__AIM OF THE TASK__: Report, from the records below, every line where the word "Spinney" appears.

(Transcribed page contents)
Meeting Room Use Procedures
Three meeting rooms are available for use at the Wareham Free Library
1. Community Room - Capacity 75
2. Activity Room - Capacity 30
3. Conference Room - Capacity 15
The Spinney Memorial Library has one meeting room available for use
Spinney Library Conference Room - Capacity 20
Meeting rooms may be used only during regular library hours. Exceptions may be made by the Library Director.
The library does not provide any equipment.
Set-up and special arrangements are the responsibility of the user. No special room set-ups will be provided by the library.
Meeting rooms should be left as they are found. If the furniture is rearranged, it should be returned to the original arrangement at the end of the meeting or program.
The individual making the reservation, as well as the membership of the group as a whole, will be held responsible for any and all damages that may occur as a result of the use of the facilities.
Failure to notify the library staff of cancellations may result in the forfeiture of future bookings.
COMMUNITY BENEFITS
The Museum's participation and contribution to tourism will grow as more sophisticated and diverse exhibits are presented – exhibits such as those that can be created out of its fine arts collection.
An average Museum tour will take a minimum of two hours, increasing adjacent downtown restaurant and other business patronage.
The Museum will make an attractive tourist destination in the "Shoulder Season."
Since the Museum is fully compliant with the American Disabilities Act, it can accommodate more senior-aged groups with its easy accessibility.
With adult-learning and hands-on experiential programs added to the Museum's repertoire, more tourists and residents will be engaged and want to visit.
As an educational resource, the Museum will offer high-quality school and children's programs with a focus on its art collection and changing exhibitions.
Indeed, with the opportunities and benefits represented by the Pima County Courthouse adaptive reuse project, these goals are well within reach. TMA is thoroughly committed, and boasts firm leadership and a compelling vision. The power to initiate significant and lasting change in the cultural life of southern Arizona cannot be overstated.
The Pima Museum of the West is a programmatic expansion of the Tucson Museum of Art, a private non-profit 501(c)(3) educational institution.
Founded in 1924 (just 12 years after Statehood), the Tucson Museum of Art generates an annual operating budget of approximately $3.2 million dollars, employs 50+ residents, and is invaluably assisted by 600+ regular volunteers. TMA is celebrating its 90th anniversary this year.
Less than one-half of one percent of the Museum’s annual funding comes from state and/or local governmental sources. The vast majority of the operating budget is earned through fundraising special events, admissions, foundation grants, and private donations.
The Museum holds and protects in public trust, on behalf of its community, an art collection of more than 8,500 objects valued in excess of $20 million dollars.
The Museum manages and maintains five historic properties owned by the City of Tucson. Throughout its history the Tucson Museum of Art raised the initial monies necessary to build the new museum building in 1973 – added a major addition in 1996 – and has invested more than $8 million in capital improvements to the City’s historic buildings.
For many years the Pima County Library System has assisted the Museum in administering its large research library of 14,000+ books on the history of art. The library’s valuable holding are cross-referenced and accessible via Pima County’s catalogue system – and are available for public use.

__ANSWER TO THE PROBLEM__:
The Spinney Memorial Library has one meeting room available for use
Spinney Library Conference Room - Capacity 20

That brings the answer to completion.